### Dataset records
= = = = =
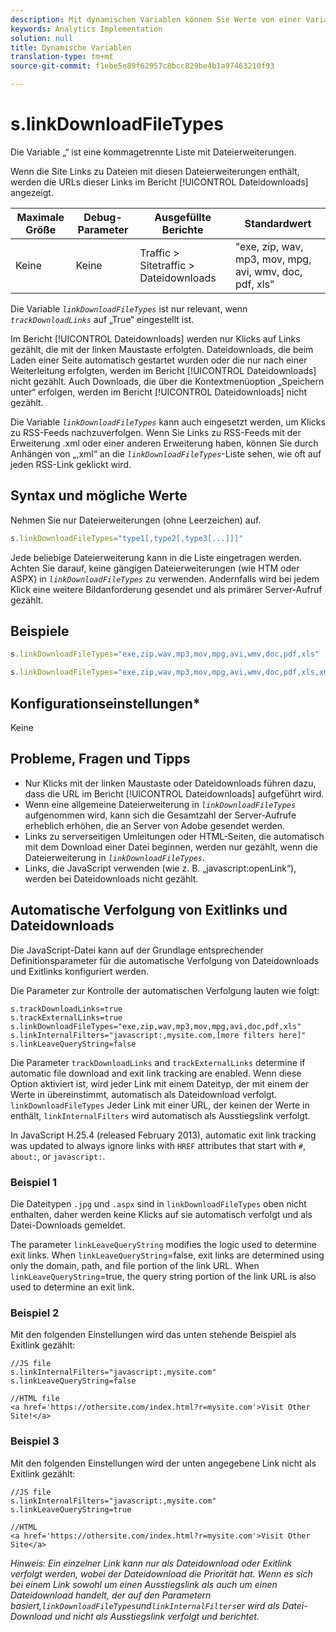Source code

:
 ```yaml
---
description: Mit dynamischen Variablen können Sie Werte von einer Variablen in eine andere kopieren, ohne die vollständigen Werte mehrfach in die Bildanforderung auf Ihrer Site eingeben zu müssen.
keywords: Analytics Implementation
solution: null
title: Dynamische Variablen
translation-type: tm+mt
source-git-commit: f1ebe5e89f62957c8bcc829be4b1a97463210f93

---
```



# s.linkDownloadFileTypes

Die Variable „“ ist eine kommagetrennte Liste mit Dateierweiterungen.

Wenn die Site Links zu Dateien mit diesen Dateierweiterungen enthält, werden die URLs dieser Links im Bericht [!UICONTROL Dateidownloads] angezeigt.

| Maximale Größe | Debug-Parameter | Ausgefüllte Berichte | Standardwert |
|--- |--- |--- |--- |
| Keine | Keine | Traffic &gt; Sitetraffic &gt; Dateidownloads | "exe, zip, wav, mp3, mov, mpg, avi, wmv, doc, pdf, xls" |

Die Variable *`linkDownloadFileTypes`* ist nur relevant, wenn *`trackDownloadLinks`* auf „True“ eingestellt ist.

Im Bericht [!UICONTROL Dateidownloads] werden nur Klicks auf Links gezählt, die mit der linken Maustaste erfolgten. Dateidownloads, die beim Laden einer Seite automatisch gestartet wurden oder die nur nach einer Weiterleitung erfolgten, werden im Bericht [!UICONTROL Dateidownloads] nicht gezählt. Auch Downloads, die über die Kontextmenüoption „Speichern unter“ erfolgen, werden im Bericht [!UICONTROL Dateidownloads] nicht gezählt.

Die Variable *`linkDownloadFileTypes`* kann auch eingesetzt werden, um Klicks zu RSS-Feeds nachzuverfolgen. Wenn Sie Links zu RSS-Feeds mit der Erweiterung .xml oder einer anderen Erweiterung haben, können Sie durch Anhängen von „,xml“ an die *`linkDownloadFileTypes`*-Liste sehen, wie oft auf jeden RSS-Link geklickt wird.

## Syntax und mögliche Werte

Nehmen Sie nur Dateierweiterungen (ohne Leerzeichen) auf.

```js
s.linkDownloadFileTypes="type1[,type2[,type3[...]]]"
```

Jede beliebige Dateierweiterung kann in die Liste eingetragen werden. Achten Sie darauf, keine gängigen Dateierweiterungen (wie HTM oder ASPX) in *`linkDownloadFileTypes`* zu verwenden. Andernfalls wird bei jedem Klick eine weitere Bildanforderung gesendet und als primärer Server-Aufruf gezählt.

## Beispiele

```js
s.linkDownloadFileTypes="exe,zip,wav,mp3,mov,mpg,avi,wmv,doc,pdf,xls"
```

```js
s.linkDownloadFileTypes="exe,zip,wav,mp3,mov,mpg,avi,wmv,doc,pdf,xls,xml"
```

## Konfigurationseinstellungen*

Keine

## Probleme, Fragen und Tipps

* Nur Klicks mit der linken Maustaste oder Dateidownloads führen dazu, dass die URL im Bericht [!UICONTROL Dateidownloads] aufgeführt wird.
* Wenn eine allgemeine Dateierweiterung in *`linkDownloadFileTypes`* aufgenommen wird, kann sich die Gesamtzahl der Server-Aufrufe erheblich erhöhen, die an Server von Adobe gesendet werden.
* Links zu serverseitigen Umleitungen oder HTML-Seiten, die automatisch mit dem Download einer Datei beginnen, werden nur gezählt, wenn die Dateierweiterung in *`linkDownloadFileTypes`*.
* Links, die JavaScript verwenden (wie z. B. „javascript:openLink“), werden bei Dateidownloads nicht gezählt.

## Automatische Verfolgung von Exitlinks und Dateidownloads

Die JavaScript-Datei kann auf der Grundlage entsprechender Definitionsparameter für die automatische Verfolgung von Dateidownloads und Exitlinks konfiguriert werden.

Die Parameter zur Kontrolle der automatischen Verfolgung lauten wie folgt:

```
s.trackDownloadLinks=true 
s.trackExternalLinks=true 
s.linkDownloadFileTypes="exe,zip,wav,mp3,mov,mpg,avi,doc,pdf,xls" 
s.linkInternalFilters="javascript:,mysite.com,[more filters here]" 
s.linkLeaveQueryString=false 
```

Die Parameter `trackDownloadLinks` and `trackExternalLinks` determine if automatic file download and exit link tracking are enabled. Wenn diese Option aktiviert ist, wird jeder Link mit einem Dateityp, der mit einem der Werte in übereinstimmt, automatisch als Dateidownload verfolgt. `linkDownloadFileTypes` Jeder Link mit einer URL, der keinen der Werte in enthält, `linkInternalFilters` wird automatisch als Ausstiegslink verfolgt.

In JavaScript H.25.4 (released February 2013), automatic exit link tracking was updated to always ignore links with `HREF` attributes that start with `#`, `about:`, or `javascript:`.

### Beispiel 1

Die Dateitypen `.jpg` und `.aspx` sind in `linkDownloadFileTypes` oben nicht enthalten, daher werden keine Klicks auf sie automatisch verfolgt und als Datei-Downloads gemeldet.

The parameter `linkLeaveQueryString` modifies the logic used to determine exit links. When `linkLeaveQueryString`=false, exit links are determined using only the domain, path, and file portion of the link URL. When `linkLeaveQueryString`=true, the query string portion of the link URL is also used to determine an exit link.

### Beispiel 2

Mit den folgenden Einstellungen wird das unten stehende Beispiel als Exitlink gezählt:

```
//JS file  
s.linkInternalFilters="javascript:,mysite.com" 
s.linkLeaveQueryString=false 
 
//HTML file 
<a href='https://othersite.com/index.html?r=mysite.com'>Visit Other Site!</a> 
```

### Beispiel 3

Mit den folgenden Einstellungen wird der unten angegebene Link nicht als Exitlink gezählt:

```
//JS file  
s.linkInternalFilters="javascript:,mysite.com" 
s.linkLeaveQueryString=true 
 
//HTML  
<a href='https://othersite.com/index.html?r=mysite.com'>Visit Other Site</a> 
```

*Hinweis: Ein einzelner Link kann nur als Dateidownload oder Exitlink verfolgt werden, wobei der Dateidownload die Priorität hat. Wenn es sich bei einem Link sowohl um einen Ausstiegslink als auch um einen Dateidownload handelt, der auf den Parametern basiert,`linkDownloadFileTypes`und`linkInternalFilters`er wird als Datei-Download und nicht als Ausstiegslink verfolgt und berichtet.*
= = = = =
### Exercise goal
Starting with the top line, write out all the data above exactly; keep the pictures out.

### Answer box
Source code

:
 ```yaml
---
description: Mit dynamischen Variablen können Sie Werte von einer Variablen in eine andere kopieren, ohne die vollständigen Werte mehrfach in die Bildanforderung auf Ihrer Site eingeben zu müssen.
keywords: Analytics Implementation
solution: null
title: Dynamische Variablen
translation-type: tm+mt
source-git-commit: f1ebe5e89f62957c8bcc829be4b1a97463210f93

---
```



# s.linkDownloadFileTypes

Die Variable „“ ist eine kommagetrennte Liste mit Dateierweiterungen.

Wenn die Site Links zu Dateien mit diesen Dateierweiterungen enthält, werden die URLs dieser Links im Bericht [!UICONTROL Dateidownloads] angezeigt.

| Maximale Größe | Debug-Parameter | Ausgefüllte Berichte | Standardwert |
|--- |--- |--- |--- |
| Keine | Keine | Traffic &gt; Sitetraffic &gt; Dateidownloads | "exe, zip, wav, mp3, mov, mpg, avi, wmv, doc, pdf, xls" |

Die Variable *`linkDownloadFileTypes`* ist nur relevant, wenn *`trackDownloadLinks`* auf „True“ eingestellt ist.

Im Bericht [!UICONTROL Dateidownloads] werden nur Klicks auf Links gezählt, die mit der linken Maustaste erfolgten. Dateidownloads, die beim Laden einer Seite automatisch gestartet wurden oder die nur nach einer Weiterleitung erfolgten, werden im Bericht [!UICONTROL Dateidownloads] nicht gezählt. Auch Downloads, die über die Kontextmenüoption „Speichern unter“ erfolgen, werden im Bericht [!UICONTROL Dateidownloads] nicht gezählt.

Die Variable *`linkDownloadFileTypes`* kann auch eingesetzt werden, um Klicks zu RSS-Feeds nachzuverfolgen. Wenn Sie Links zu RSS-Feeds mit der Erweiterung .xml oder einer anderen Erweiterung haben, können Sie durch Anhängen von „,xml“ an die *`linkDownloadFileTypes`*-Liste sehen, wie oft auf jeden RSS-Link geklickt wird.

## Syntax und mögliche Werte

Nehmen Sie nur Dateierweiterungen (ohne Leerzeichen) auf.

```js
s.linkDownloadFileTypes="type1[,type2[,type3[...]]]"
```

Jede beliebige Dateierweiterung kann in die Liste eingetragen werden. Achten Sie darauf, keine gängigen Dateierweiterungen (wie HTM oder ASPX) in *`linkDownloadFileTypes`* zu verwenden. Andernfalls wird bei jedem Klick eine weitere Bildanforderung gesendet und als primärer Server-Aufruf gezählt.

## Beispiele

```js
s.linkDownloadFileTypes="exe,zip,wav,mp3,mov,mpg,avi,wmv,doc,pdf,xls"
```

```js
s.linkDownloadFileTypes="exe,zip,wav,mp3,mov,mpg,avi,wmv,doc,pdf,xls,xml"
```

## Konfigurationseinstellungen*

Keine

## Probleme, Fragen und Tipps

* Nur Klicks mit der linken Maustaste oder Dateidownloads führen dazu, dass die URL im Bericht [!UICONTROL Dateidownloads] aufgeführt wird.
* Wenn eine allgemeine Dateierweiterung in *`linkDownloadFileTypes`* aufgenommen wird, kann sich die Gesamtzahl der Server-Aufrufe erheblich erhöhen, die an Server von Adobe gesendet werden.
* Links zu serverseitigen Umleitungen oder HTML-Seiten, die automatisch mit dem Download einer Datei beginnen, werden nur gezählt, wenn die Dateierweiterung in *`linkDownloadFileTypes`*.
* Links, die JavaScript verwenden (wie z. B. „javascript:openLink“), werden bei Dateidownloads nicht gezählt.

## Automatische Verfolgung von Exitlinks und Dateidownloads

Die JavaScript-Datei kann auf der Grundlage entsprechender Definitionsparameter für die automatische Verfolgung von Dateidownloads und Exitlinks konfiguriert werden.

Die Parameter zur Kontrolle der automatischen Verfolgung lauten wie folgt:

```
s.trackDownloadLinks=true 
s.trackExternalLinks=true 
s.linkDownloadFileTypes="exe,zip,wav,mp3,mov,mpg,avi,doc,pdf,xls" 
s.linkInternalFilters="javascript:,mysite.com,[more filters here]" 
s.linkLeaveQueryString=false 
```

Die Parameter `trackDownloadLinks` and `trackExternalLinks` determine if automatic file download and exit link tracking are enabled. Wenn diese Option aktiviert ist, wird jeder Link mit einem Dateityp, der mit einem der Werte in übereinstimmt, automatisch als Dateidownload verfolgt. `linkDownloadFileTypes` Jeder Link mit einer URL, der keinen der Werte in enthält, `linkInternalFilters` wird automatisch als Ausstiegslink verfolgt.

In JavaScript H.25.4 (released February 2013), automatic exit link tracking was updated to always ignore links with `HREF` attributes that start with `#`, `about:`, or `javascript:`.

### Beispiel 1

Die Dateitypen `.jpg` und `.aspx` sind in `linkDownloadFileTypes` oben nicht enthalten, daher werden keine Klicks auf sie automatisch verfolgt und als Datei-Downloads gemeldet.

The parameter `linkLeaveQueryString` modifies the logic used to determine exit links. When `linkLeaveQueryString`=false, exit links are determined using only the domain, path, and file portion of the link URL. When `linkLeaveQueryString`=true, the query string portion of the link URL is also used to determine an exit link.

### Beispiel 2

Mit den folgenden Einstellungen wird das unten stehende Beispiel als Exitlink gezählt:

```
//JS file  
s.linkInternalFilters="javascript:,mysite.com" 
s.linkLeaveQueryString=false 
 
//HTML file 
<a href='https://othersite.com/index.html?r=mysite.com'>Visit Other Site!</a> 
```

### Beispiel 3

Mit den folgenden Einstellungen wird der unten angegebene Link nicht als Exitlink gezählt:

```
//JS file  
s.linkInternalFilters="javascript:,mysite.com" 
s.linkLeaveQueryString=true 
 
//HTML  
<a href='https://othersite.com/index.html?r=mysite.com'>Visit Other Site</a> 
```

*Hinweis: Ein einzelner Link kann nur als Dateidownload oder Exitlink verfolgt werden, wobei der Dateidownload die Priorität hat. Wenn es sich bei einem Link sowohl um einen Ausstiegslink als auch um einen Dateidownload handelt, der auf den Parametern basiert,`linkDownloadFileTypes`und`linkInternalFilters`er wird als Datei-Download und nicht als Ausstiegslink verfolgt und berichtet.*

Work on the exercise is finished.